Well. It seems that having written this week’s Catholic Photo Challenge (thanks Steve Nelson, for in fact, guilting me into this on the air during Catholic Weekend), I’m going to be grateful that he pressed me into service.
I’ve been a little blocked lately, partly because my dad was very ill and then passed away a couple of weeks ago, but mostly because I let myself use that as an excuse.
For not writing. For not wanting to do anything creative.
It would have required that I look at the situation straight on because it was inevitable that I write about my father’s impending death. But who wants to face the page with that kind of raw emotion? Not I.
If I didn’t write about it, perhaps it wouldn’t happen. So I didn’t.
Because sometimes, still, I am four years old.
So back to The Challenge: Steve whined about how hard it is to come up with a topic, so I teased him about being lazy and randomly picked a number from the Catechism of the Catholic Church to be the theme of the challenge:
322 Christ invites us to filial trust in the providence of our heavenly Father (cf. Mt 6:26-34), and St. Peter the apostle repeats: “Cast all your anxieties on him, for he cares about you” (I Pt 5:7; cf. Ps 55:23).”
And then, perhaps too quickly, I sent off the text, focusing on the second part — to cast my anxieties on God.
But I didn’t give Steve the challenge word, so he picked the first part, filial trust.
The total trust of a child in her father’s arms. The kind of trust that is given freely, innocently, sure of the father’s benevolence and protection.
Here I am at four years old with my father:
Once you get past the black socks and the Bermuda shorts, note the camera hanging around my dad’s neck. And me, also hanging around his neck. I knew he’d keep me safe on that dock, and together we were going to explore the world.

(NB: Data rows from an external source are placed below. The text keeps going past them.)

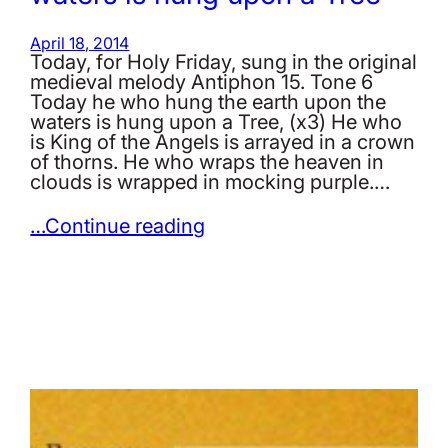
April 18, 2014
Today, for Holy Friday, sung in the original
medieval melody Antiphon 15. Tone 6
Today he who hung the earth upon the
waters is hung upon a Tree, (x3) He who
is King of the Angels is arrayed in a crown
of thorns. He who wraps the heaven in
clouds is wrapped in mocking purple.…
…Continue reading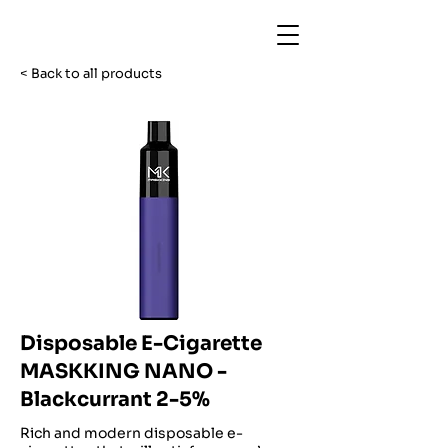
< Back to all products
Disposable E-Cigarette
MASKKING NANO -
Blackcurrant 2-5%
Rich and modern disposable e-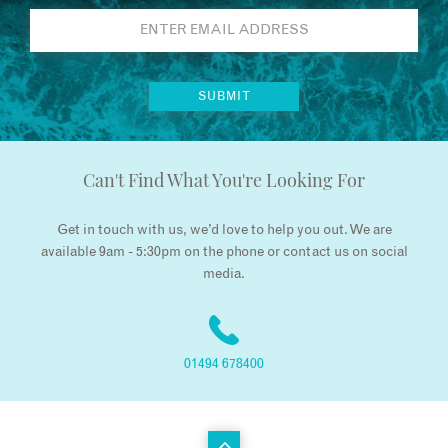
Can't Find What You're Looking For
Get in touch with us, we’d love to help you out. We are
available 9am - 5:30pm on the phone or contact us on social
media.
01494 678400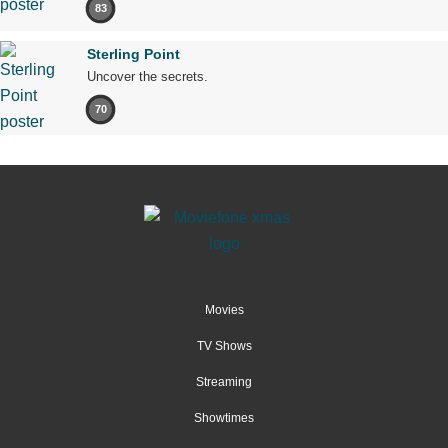
83
Sterling Point
Uncover the secrets.
70
Movies
TV Shows
Streaming
Showtimes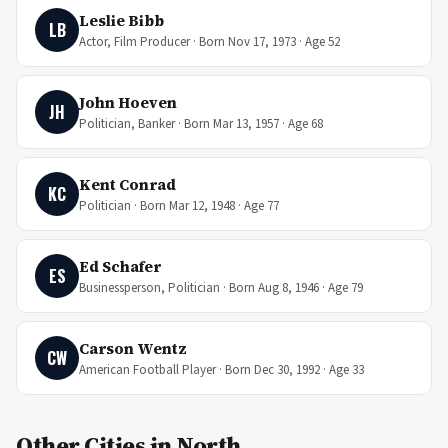
Leslie Bibb
LB
Actor, Film Producer · Born Nov 17, 1973 · Age 52
John Hoeven
JH
Politician, Banker · Born Mar 13, 1957 · Age 68
Kent Conrad
KC
Politician · Born Mar 12, 1948 · Age 77
Ed Schafer
ES
Businessperson, Politician · Born Aug 8, 1946 · Age 79
Carson Wentz
CW
American Football Player · Born Dec 30, 1992 · Age 33
Other Cities in North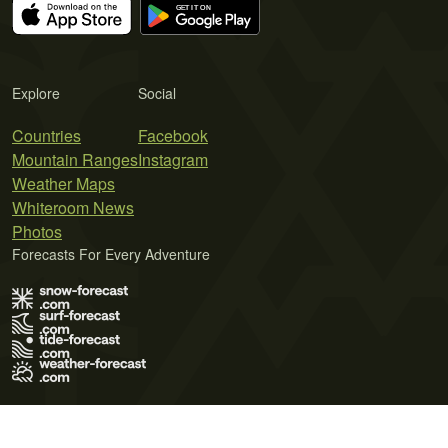
Explore
Social
Countries
Facebook
Mountain Ranges
Instagram
Weather Maps
Whiteroom News
Photos
Forecasts For Every Adventure
Terms of Use
Privacy Policy
Cookie Policy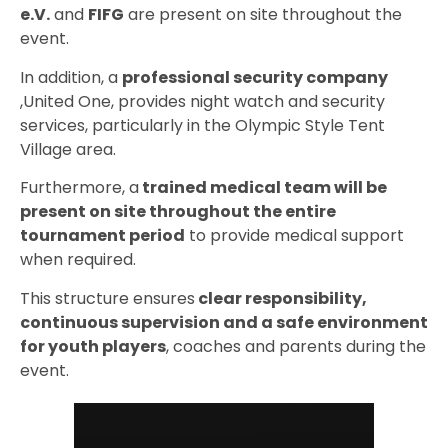
e.V.
and
FIFG
are present on site throughout the
event.
In addition, a
professional security company
,United One, provides night watch and security
services, particularly in the Olympic Style Tent
Village area.
Furthermore, a
trained medical team will be
present on site throughout the entire
tournament period
to provide medical support
when required.
This structure ensures
clear responsibility,
continuous supervision and a safe environment
for youth players
, coaches and parents during the
event.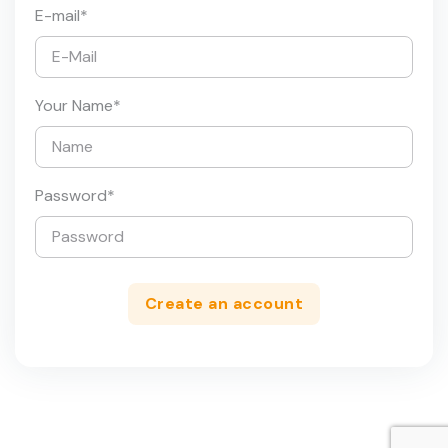
E-mail
*
Your Name
*
Password
*
Create an account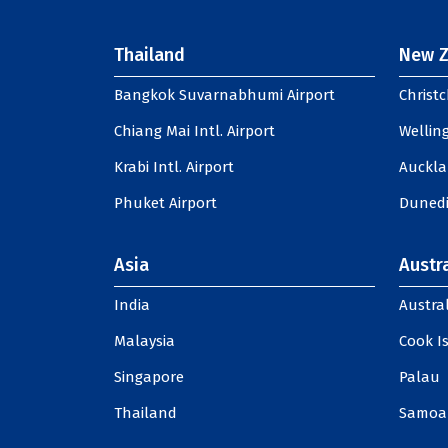
Thailand
New Z
Bangkok Suvarnabhumi Airport
Christc
Chiang Mai Intl. Airport
Welling
Krabi Intl. Airport
Auckla
Phuket Airport
Dunedi
Asia
Austra
India
Austral
Malaysia
Cook I
Singapore
Palau
Thailand
Samoa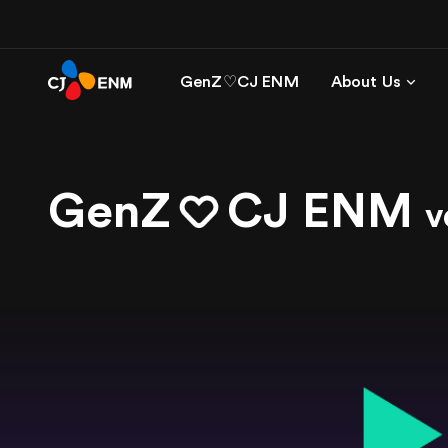
GenZ♡CJ ENM
About Us
GenZ
CJ ENM
v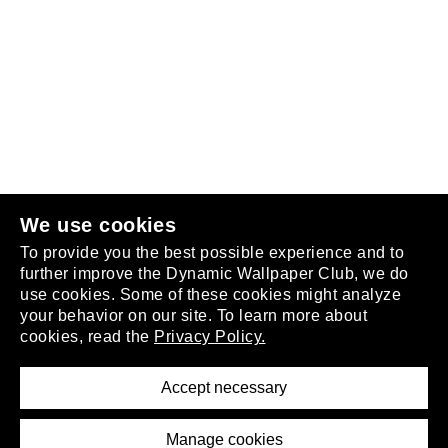
Follow us
or
join the club
.
We use cookies
To provide you the best possible experience and to
further improve the Dynamic Wallpaper Club, we do
use cookies. Some of these cookies might analyze
your behavior on our site. To learn more about
About
cookies, read the
Privacy Policy.
Privacy Policy
Terms of Service
Accept necessary
Removal Request
Imprint
Manage cookies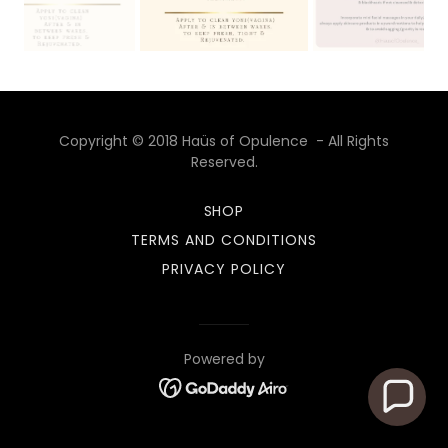
Copyright © 2018 Haüs of Opulence - All Rights
Reserved.
SHOP
TERMS AND CONDITIONS
PRIVACY POLICY
Powered by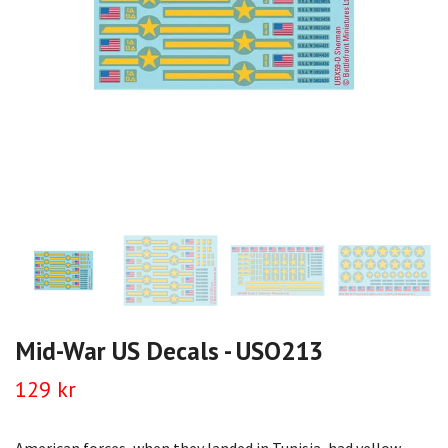
Mid-War US Decals - USO213
129 kr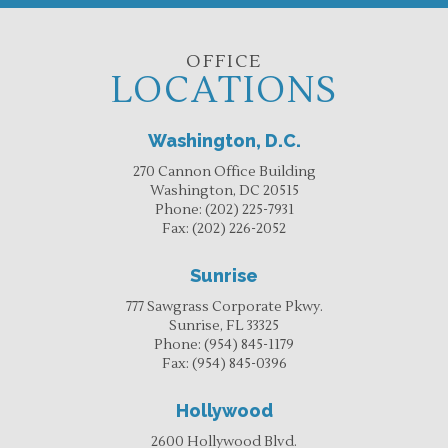
OFFICE
LOCATIONS
Washington, D.C.
270 Cannon Office Building
Washington, DC 20515
Phone:
(202) 225-7931
Fax:
(202) 226-2052
Sunrise
777 Sawgrass Corporate Pkwy.
Sunrise, FL 33325
Phone:
(954) 845-1179
Fax:
(954) 845-0396
Hollywood
2600 Hollywood Blvd.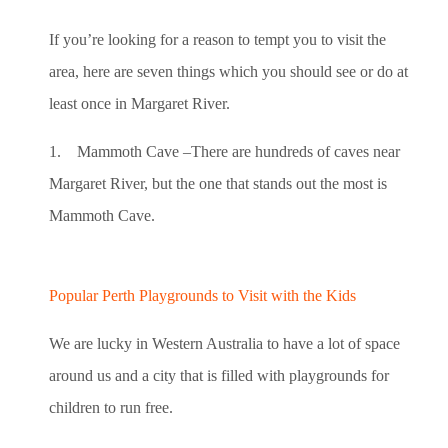
If you’re looking for a reason to tempt you to visit the
area, here are seven things which you should see or do at
least once in Margaret River.
1. Mammoth Cave –There are hundreds of caves near
Margaret River, but the one that stands out the most is
Mammoth Cave.
Popular Perth Playgrounds to Visit with the Kids
We are lucky in Western Australia to have a lot of space
around us and a city that is filled with playgrounds for
children to run free.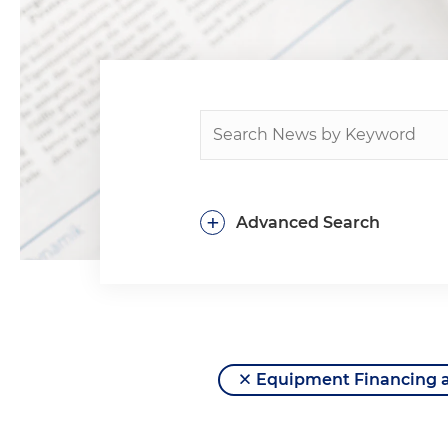
+
Advanced Search
Equipment Financing 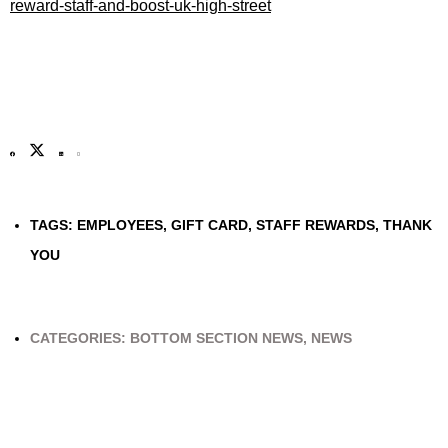
reward-staff-and-boost-uk-high-street
TAGS:
EMPLOYEES
,
GIFT CARD
,
STAFF REWARDS
,
THANK
YOU
CATEGORIES:
BOTTOM SECTION NEWS
,
NEWS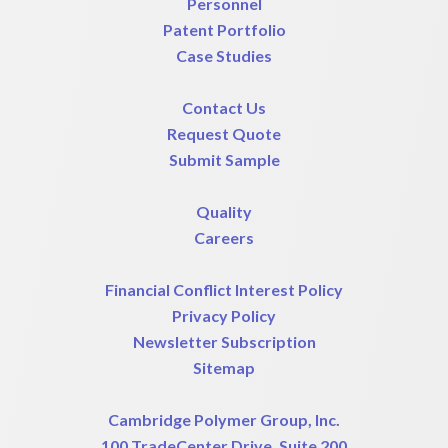
Personnel
Patent Portfolio
Case Studies
Contact Us
Request Quote
Submit Sample
Quality
Careers
Financial Conflict Interest Policy
Privacy Policy
Newsletter Subscription
Sitemap
Cambridge Polymer Group, Inc.
100 TradeCenter Drive, Suite 200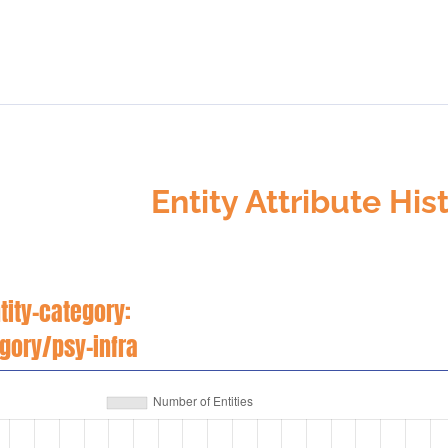
Entity Attribute His
tity-category:
egory/psy-infra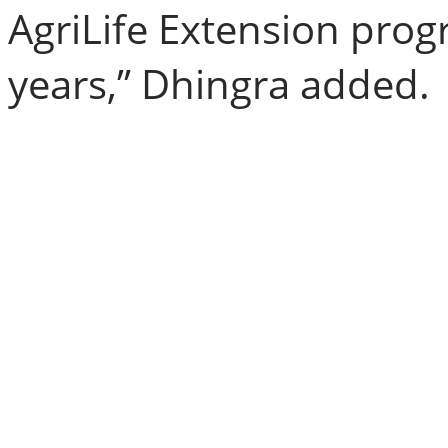
AgriLife Extension pro
years,” Dhingra added.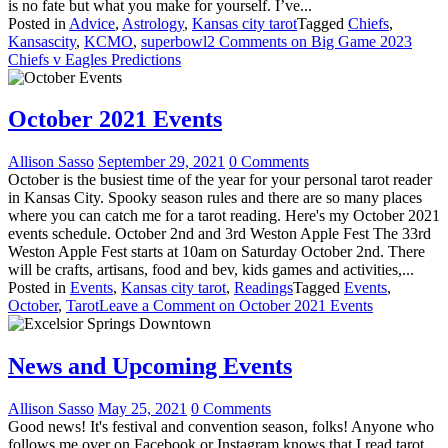
is no fate but what you make for yourself. I’ve...
Posted in
Advice
,
Astrology
,
Kansas city tarot
Tagged
Chiefs
,
Kansascity
,
KCMO
,
superbowl
2 Comments
on Big Game 2023
Chiefs v Eagles Predictions
October 2021 Events
Allison Sasso
September 29, 2021
0 Comments
October is the busiest time of the year for your personal tarot reader
in Kansas City. Spooky season rules and there are so many places
where you can catch me for a tarot reading. Here's my October 2021
events schedule. October 2nd and 3rd Weston Apple Fest The 33rd
Weston Apple Fest starts at 10am on Saturday October 2nd. There
will be crafts, artisans, food and bev, kids games and activities,...
Posted in
Events
,
Kansas city tarot
,
Readings
Tagged
Events
,
October
,
Tarot
Leave a Comment
on October 2021 Events
News and Upcoming Events
Allison Sasso
May 25, 2021
0 Comments
Good news! It's festival and convention season, folks! Anyone who
follows me over on Facebook or Instagram knows that I read tarot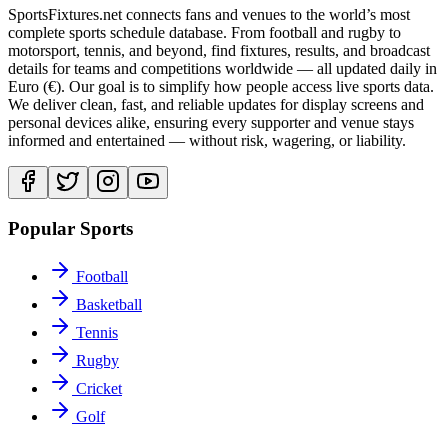
SportsFixtures.net connects fans and venues to the world’s most
complete sports schedule database. From football and rugby to
motorsport, tennis, and beyond, find fixtures, results, and broadcast
details for teams and competitions worldwide — all updated daily in
Euro (€). Our goal is to simplify how people access live sports data.
We deliver clean, fast, and reliable updates for display screens and
personal devices alike, ensuring every supporter and venue stays
informed and entertained — without risk, wagering, or liability.
Popular Sports
Football
Basketball
Tennis
Rugby
Cricket
Golf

It is through this first relationship that I can understand our Heavenly Father’s love.
Here I am again, this time with my brother and sister, and I’m definitely not four years old:
That was our last Father’s Day together, a time of bittersweet celebration as the man who had once held me up high off the ground in the safety of his arms now needed me to steady him.
Instead of a camera, he gripped a rosary.
He prayed the rosary fervently, but it was actually another devotion, to the Divine Mercy, that taught me volumes:
The total trust of a child in his Father’s arms. The kind of trust that is given freely, innocently, sure of the Father’s benevolence and protection.